__Directions for this task__
Identify every line in the records below that contains the word "width", and reproduce each one.

__Data under study__
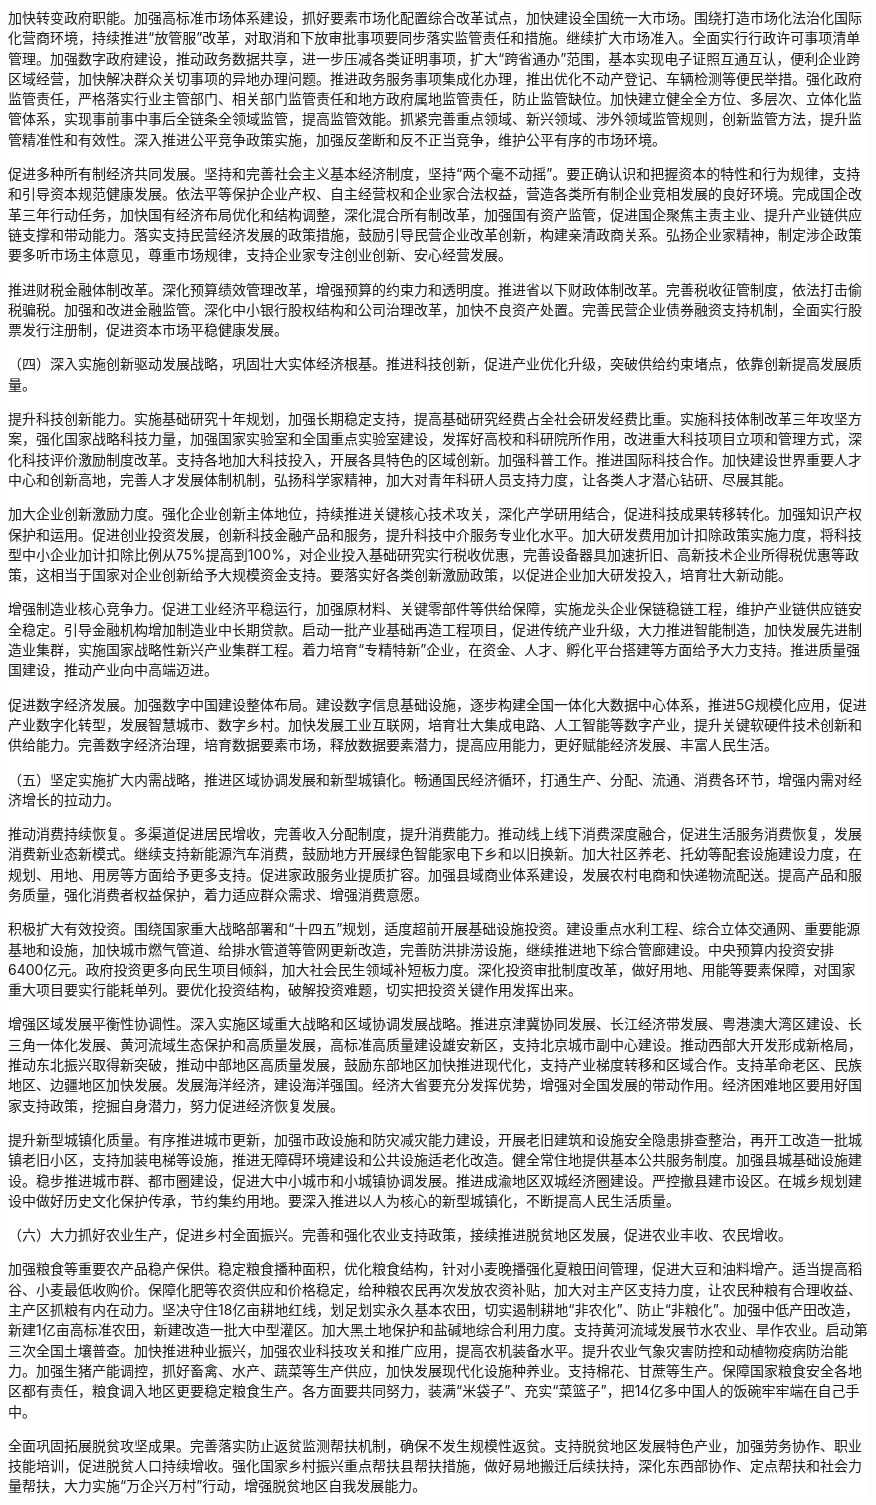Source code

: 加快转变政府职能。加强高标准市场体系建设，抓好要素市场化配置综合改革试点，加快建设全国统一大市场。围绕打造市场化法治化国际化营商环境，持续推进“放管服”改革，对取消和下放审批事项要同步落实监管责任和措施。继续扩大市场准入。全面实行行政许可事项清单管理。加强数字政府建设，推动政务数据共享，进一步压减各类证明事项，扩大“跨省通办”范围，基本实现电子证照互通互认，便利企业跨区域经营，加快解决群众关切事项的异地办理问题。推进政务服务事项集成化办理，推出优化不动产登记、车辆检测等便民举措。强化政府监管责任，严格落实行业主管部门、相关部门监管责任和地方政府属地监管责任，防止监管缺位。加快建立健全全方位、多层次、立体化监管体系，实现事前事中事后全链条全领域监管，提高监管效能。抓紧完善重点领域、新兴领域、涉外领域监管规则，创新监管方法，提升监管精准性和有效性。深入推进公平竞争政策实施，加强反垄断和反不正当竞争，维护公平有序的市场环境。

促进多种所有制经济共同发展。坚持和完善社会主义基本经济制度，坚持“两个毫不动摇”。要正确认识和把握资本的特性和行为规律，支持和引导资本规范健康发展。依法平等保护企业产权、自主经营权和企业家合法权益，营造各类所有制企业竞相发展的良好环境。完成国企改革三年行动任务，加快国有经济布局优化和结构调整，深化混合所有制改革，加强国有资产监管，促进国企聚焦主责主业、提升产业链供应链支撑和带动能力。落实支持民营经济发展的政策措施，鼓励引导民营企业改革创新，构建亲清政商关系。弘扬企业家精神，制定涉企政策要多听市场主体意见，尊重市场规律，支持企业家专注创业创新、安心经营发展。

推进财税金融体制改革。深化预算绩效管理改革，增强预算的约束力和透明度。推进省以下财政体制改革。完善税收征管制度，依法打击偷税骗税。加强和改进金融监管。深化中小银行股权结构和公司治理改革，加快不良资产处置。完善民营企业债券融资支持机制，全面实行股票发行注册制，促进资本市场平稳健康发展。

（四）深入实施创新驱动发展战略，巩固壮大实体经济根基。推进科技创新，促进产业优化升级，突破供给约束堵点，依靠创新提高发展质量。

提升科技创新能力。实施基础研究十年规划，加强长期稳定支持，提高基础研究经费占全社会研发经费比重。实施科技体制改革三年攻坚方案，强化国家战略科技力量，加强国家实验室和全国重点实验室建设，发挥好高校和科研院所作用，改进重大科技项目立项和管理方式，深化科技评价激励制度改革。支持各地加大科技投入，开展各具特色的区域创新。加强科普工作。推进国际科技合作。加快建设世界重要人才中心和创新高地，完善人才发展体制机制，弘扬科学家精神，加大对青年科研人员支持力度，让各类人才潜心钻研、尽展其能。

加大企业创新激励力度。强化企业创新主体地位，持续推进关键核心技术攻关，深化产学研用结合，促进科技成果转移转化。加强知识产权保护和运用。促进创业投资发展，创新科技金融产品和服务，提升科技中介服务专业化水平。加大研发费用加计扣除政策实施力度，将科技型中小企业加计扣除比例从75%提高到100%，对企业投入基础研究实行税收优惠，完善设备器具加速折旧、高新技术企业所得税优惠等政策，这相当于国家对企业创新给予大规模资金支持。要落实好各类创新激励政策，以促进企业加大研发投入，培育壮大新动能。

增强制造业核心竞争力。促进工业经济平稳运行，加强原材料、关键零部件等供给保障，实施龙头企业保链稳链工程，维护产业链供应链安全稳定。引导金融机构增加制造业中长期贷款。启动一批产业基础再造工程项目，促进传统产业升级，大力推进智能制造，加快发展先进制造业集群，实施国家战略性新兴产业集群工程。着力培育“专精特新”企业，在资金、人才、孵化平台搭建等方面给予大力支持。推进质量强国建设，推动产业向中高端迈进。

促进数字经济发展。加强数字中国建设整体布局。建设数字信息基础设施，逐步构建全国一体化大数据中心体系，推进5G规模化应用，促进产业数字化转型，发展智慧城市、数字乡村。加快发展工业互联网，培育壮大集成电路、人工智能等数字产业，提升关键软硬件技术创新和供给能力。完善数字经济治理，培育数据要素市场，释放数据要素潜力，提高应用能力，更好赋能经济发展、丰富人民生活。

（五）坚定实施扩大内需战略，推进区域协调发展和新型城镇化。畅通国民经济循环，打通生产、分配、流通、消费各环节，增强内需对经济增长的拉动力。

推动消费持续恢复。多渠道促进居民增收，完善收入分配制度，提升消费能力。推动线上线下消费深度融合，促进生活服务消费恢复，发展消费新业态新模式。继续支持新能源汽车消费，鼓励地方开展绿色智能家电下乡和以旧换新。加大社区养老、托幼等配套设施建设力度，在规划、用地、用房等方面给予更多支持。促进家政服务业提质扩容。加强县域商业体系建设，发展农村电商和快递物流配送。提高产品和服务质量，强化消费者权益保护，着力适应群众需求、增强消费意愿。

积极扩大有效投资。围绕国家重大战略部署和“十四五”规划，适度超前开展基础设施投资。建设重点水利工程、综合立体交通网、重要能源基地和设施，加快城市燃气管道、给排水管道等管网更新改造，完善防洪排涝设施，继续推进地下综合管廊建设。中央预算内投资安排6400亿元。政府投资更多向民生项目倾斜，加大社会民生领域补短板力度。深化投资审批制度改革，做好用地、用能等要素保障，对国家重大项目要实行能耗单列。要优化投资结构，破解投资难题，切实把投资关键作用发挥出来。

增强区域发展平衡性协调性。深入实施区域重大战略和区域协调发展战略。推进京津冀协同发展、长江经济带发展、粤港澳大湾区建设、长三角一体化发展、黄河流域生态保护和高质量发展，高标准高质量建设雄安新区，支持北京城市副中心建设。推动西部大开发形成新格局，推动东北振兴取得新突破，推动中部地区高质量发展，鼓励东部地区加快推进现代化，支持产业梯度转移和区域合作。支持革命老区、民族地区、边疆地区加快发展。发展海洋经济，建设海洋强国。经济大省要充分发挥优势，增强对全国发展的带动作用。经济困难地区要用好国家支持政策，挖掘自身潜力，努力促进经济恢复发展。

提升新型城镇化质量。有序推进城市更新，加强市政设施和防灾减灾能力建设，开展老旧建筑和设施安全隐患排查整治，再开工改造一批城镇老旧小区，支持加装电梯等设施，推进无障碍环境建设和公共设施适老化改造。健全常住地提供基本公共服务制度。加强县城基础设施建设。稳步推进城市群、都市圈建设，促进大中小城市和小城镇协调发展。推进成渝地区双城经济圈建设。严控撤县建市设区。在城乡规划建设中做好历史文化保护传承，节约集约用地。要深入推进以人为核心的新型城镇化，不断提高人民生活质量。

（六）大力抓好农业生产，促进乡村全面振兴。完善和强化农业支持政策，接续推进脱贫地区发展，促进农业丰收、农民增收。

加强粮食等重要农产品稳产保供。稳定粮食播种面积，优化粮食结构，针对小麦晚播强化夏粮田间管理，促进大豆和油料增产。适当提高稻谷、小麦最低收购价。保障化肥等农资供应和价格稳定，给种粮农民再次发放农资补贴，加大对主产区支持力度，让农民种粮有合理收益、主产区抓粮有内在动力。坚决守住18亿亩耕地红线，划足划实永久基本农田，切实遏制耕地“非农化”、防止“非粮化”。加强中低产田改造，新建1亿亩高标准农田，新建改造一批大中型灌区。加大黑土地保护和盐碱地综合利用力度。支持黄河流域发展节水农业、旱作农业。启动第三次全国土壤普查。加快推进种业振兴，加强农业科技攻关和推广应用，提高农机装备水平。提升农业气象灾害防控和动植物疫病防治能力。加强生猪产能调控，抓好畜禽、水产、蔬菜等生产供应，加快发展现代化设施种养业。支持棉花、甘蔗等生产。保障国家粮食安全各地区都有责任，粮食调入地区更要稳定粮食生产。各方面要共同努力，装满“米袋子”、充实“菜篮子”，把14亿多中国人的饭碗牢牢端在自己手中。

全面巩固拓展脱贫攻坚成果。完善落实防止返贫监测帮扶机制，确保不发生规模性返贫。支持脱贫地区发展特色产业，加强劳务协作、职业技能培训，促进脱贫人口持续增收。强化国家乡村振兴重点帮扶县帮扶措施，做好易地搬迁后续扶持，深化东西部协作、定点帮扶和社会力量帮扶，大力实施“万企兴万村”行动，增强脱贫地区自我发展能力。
...
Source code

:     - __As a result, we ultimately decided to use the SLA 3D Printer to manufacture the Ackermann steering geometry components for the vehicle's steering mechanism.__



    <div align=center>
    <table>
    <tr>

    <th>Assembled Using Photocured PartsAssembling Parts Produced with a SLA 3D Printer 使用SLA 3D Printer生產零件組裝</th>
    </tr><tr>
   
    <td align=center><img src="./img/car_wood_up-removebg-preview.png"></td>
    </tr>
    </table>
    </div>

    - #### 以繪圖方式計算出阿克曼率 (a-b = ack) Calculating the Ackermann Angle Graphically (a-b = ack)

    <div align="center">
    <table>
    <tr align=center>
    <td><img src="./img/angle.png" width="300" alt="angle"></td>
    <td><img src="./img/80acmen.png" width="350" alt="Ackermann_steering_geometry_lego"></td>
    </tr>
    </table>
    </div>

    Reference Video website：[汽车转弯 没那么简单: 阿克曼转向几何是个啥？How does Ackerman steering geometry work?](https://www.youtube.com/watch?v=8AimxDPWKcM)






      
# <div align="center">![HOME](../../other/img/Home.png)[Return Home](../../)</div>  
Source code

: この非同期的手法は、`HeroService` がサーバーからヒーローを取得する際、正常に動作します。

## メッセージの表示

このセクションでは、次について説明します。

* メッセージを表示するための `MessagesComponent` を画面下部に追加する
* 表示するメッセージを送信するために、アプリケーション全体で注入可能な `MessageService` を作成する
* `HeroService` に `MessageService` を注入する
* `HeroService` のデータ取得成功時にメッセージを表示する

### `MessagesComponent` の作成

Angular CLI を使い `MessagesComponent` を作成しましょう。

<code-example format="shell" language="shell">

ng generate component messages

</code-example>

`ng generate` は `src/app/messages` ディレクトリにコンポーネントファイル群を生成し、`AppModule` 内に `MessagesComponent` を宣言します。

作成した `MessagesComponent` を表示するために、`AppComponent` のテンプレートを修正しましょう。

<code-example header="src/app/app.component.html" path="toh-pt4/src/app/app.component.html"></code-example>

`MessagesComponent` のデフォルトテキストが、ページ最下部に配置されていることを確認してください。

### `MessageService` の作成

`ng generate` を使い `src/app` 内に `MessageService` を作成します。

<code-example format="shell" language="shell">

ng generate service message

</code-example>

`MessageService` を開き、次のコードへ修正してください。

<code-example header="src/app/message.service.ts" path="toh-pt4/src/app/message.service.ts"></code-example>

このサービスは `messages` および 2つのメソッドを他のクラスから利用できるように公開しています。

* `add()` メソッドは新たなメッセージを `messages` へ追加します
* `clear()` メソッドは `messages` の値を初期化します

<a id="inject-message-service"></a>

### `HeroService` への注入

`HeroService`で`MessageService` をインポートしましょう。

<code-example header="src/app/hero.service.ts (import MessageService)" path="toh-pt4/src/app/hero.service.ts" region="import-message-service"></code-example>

__Answer box__
    <td><img src="./img/angle.png" width="300" alt="angle"></td>
    <td><img src="./img/80acmen.png" width="350" alt="Ackermann_steering_geometry_lego"></td>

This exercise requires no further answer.